I have a love-hate relationship with Lisa Scottoline. I think of her as the "Target author." Whenever I think of one of her book jackets, I imagine it on the paperback displays of Target shelves with a trademark red and white bull's eye sticker. I don't know why that is relevant... it's just what first comes to mind when I think of the author. And maybe too the fact that I have never been quite interested in one of her books enough to pay full price. Every once in a while I will (admittedly obnoxiously) grab a basket full of books at Target and find somewhere to park (seasonal displays of patio furniture work well, although I am not opposed to just plopping on the floor in the book aisle) and peruse through the stack to find which interest me enough to buy. Something by Scottoline usually makes the stack... but never makes it home. Those that have found their way to me shelf usually arrived via Habitat's 25 cent sale of the library's $5 bag-o-books sale. This specific one I spotted at the library when I took Benjamin for one of the summer programs, and I actually checked out, a rarity.
I felt about it like I did about most of her novels. There is this gossamer strand, thin, but just strong enough to pull me through the pages, intrigued to see where the story goes. I felt this way reading Save Me and Look Again, also by the same author. I wouldn't say it was "good" but it was just enough to keep me interested. In places the detail is too much. In other areas the writing is banal, a little hard to suffer through. The ending in this novel, as well as the other two is a bit Shakespearian though... and that's not a good thing. I have taught Romeo and Juliet more times than I can count. And it seems when Willie the Bard got to Act Five he felt like "Time to wrap things up" and jumbled together a bunch of plot elements to finish the play. It's much like watching a movie that keeps your interest throughout but suffers a rushed ending, often like with Don't Go, one that doesn't flow with the rest of the action's pace or development.

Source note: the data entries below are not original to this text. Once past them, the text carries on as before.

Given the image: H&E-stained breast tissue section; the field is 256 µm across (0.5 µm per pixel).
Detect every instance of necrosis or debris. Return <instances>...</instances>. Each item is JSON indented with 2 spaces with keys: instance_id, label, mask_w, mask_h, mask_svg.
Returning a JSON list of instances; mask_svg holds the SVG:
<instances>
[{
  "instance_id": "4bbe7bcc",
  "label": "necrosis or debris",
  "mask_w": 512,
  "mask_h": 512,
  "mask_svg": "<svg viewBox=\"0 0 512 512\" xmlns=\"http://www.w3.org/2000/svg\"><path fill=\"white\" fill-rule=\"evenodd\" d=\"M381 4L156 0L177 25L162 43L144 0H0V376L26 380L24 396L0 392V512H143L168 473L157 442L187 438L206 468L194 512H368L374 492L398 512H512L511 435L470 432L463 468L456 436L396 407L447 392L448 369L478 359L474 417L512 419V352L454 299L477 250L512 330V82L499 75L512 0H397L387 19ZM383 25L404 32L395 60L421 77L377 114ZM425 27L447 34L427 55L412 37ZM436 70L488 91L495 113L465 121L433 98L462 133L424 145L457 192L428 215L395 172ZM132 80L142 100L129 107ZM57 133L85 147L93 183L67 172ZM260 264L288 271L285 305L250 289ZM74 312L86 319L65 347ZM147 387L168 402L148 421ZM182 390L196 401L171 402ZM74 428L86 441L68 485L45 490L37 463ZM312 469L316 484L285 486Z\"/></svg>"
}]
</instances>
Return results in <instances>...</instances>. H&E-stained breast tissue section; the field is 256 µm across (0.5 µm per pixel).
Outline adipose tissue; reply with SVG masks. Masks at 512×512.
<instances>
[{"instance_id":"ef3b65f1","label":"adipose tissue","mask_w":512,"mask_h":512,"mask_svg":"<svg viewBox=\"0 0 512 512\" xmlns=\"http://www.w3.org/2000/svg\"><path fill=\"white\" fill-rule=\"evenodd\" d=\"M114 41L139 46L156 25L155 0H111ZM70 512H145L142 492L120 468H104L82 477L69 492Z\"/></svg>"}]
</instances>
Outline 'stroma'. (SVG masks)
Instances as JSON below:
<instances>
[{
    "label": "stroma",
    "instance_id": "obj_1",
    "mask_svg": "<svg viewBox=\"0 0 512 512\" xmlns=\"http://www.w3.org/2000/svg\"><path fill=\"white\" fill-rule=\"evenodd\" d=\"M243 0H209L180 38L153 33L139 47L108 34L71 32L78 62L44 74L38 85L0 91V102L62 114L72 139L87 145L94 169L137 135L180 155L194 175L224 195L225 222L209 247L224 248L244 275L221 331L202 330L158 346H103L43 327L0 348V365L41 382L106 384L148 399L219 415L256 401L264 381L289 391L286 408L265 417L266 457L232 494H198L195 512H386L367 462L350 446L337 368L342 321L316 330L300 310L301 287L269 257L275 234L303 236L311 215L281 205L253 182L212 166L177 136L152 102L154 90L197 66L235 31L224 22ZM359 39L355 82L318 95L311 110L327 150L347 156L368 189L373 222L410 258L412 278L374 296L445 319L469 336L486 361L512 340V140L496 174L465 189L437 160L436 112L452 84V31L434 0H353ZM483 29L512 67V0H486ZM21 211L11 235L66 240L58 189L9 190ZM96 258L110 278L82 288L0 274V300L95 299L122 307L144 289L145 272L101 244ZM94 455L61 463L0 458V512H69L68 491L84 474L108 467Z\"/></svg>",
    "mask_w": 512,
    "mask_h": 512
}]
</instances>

The novel is about an Army surgeon that has to return home from war because his wife suffered a fatal household accident, leaving his infant daughter to the care of the deceased mother's sister, who conveniently is barren, and oozing with maternal love to smother the semi-orphaned infant. Dr. Mike must decide whether to fulfill his military duty with a small regimen of doctors desperately needing his help or to hand up his camo lab coat to play Mr. Mom. Complicating that decision is a whole "second life" that he discovers about his wife during his deployment, including alcoholism and infidelity.
There were certain unexpected twists to the novel, which were good. I was pretty certain that at page 19, I had then entire book figured out... and I was completely wrong. I don't know if Scottoline intentionally led me- her reader- to that conclusion. I'd like to think so, but I question achieving that feat with her writing
skill style. The thing is... I would have been beyond content to be wrong, and surprised... but the ending was so disjointing. It's as if she wrote 3/4th of the book, walked away a few months, and then picked it back up to finish... maybe she needed a paycheck. The "obvious" conclusion, although expected and trite, would have been a more fulfilling end to the novel than the fluster of activity that finishes its pages.